Eric didn’t let go of my hand, but he turned to look at me. “Luna, what did you—“ My eyes closed. “Luna! Luna, are you all right?”

“Hmm?” I felt groggy, like my head was a million miles away from my body. “Yes, just tired.” I tried to stand up, but I collapsed. Eric caught me. “I need to see … them.”

“Who, Luna? Who?”

“The Patrollers.”

He didn’t ask why. But he helped me over to where the fallen Patrollers lay. I sat on the curb. I couldn’t tell if the world was swaying or if I was. I took a deep breath of cold air. It helped, a little.

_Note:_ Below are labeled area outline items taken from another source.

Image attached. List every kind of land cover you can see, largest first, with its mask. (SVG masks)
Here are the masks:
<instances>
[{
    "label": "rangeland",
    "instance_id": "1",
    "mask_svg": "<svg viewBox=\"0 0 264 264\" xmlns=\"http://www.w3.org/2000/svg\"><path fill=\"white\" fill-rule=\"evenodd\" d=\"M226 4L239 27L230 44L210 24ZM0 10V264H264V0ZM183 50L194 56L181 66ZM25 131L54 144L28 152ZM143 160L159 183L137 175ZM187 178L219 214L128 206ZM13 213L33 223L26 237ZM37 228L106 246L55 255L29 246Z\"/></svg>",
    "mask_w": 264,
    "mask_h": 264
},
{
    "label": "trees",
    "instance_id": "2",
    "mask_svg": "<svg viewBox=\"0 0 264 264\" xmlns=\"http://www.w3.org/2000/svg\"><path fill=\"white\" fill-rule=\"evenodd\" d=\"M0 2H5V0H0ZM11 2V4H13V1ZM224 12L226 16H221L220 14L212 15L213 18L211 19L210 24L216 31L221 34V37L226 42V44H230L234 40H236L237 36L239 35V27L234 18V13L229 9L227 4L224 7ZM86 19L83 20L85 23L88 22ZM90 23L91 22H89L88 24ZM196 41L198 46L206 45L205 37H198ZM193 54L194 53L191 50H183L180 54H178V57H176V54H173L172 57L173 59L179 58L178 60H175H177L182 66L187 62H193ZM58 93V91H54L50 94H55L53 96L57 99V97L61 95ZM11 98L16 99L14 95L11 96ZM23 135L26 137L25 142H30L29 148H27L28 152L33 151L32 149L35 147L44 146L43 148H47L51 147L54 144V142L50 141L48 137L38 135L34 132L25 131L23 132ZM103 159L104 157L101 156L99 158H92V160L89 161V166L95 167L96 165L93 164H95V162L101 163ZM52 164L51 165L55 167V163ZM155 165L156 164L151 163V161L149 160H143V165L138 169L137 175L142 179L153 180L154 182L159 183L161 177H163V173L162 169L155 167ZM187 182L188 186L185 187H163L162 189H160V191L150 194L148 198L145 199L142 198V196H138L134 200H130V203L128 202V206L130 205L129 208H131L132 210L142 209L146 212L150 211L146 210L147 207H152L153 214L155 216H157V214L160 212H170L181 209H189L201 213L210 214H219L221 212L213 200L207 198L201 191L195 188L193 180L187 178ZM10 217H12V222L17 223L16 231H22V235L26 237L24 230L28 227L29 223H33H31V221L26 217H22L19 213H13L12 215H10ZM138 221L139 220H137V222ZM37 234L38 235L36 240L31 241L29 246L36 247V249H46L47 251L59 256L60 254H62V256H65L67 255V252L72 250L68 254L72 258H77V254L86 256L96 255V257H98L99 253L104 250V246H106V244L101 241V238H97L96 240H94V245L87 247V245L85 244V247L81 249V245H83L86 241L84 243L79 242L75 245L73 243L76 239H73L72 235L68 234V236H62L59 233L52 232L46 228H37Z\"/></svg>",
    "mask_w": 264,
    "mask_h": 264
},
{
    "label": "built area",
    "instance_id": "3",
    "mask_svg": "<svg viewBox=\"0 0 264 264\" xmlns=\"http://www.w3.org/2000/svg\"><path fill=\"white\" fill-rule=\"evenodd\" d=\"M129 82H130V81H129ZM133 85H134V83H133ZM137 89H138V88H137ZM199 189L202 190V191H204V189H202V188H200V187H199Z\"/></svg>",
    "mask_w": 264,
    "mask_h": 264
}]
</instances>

The Patroller with a broken arm would be fine. Looking at him I got blood on my hands. It registered like fire on my senses. I tried to wipe it on my clothes. I ignored the images I was getting from his essence. He would hurt but he would recover.

It was the first Patroller that worried me. I gently put my shaking fingertips against his skull. I closed my eyes. He was alive but barely. His skull was crushed. I could feel his consciousness shifting inside his brain, trying to find undamaged areas to shelter in. He didn’t have long though. Minutes at the most.

I reached deep inside myself to see if I had the strength to heal this man. Power flooded through my fingertips, knitting the bones back together, healing the damage I’d done. When it stopped I collapsed.

There were arms around me. And a distant voice. My name, maybe, called over and over again.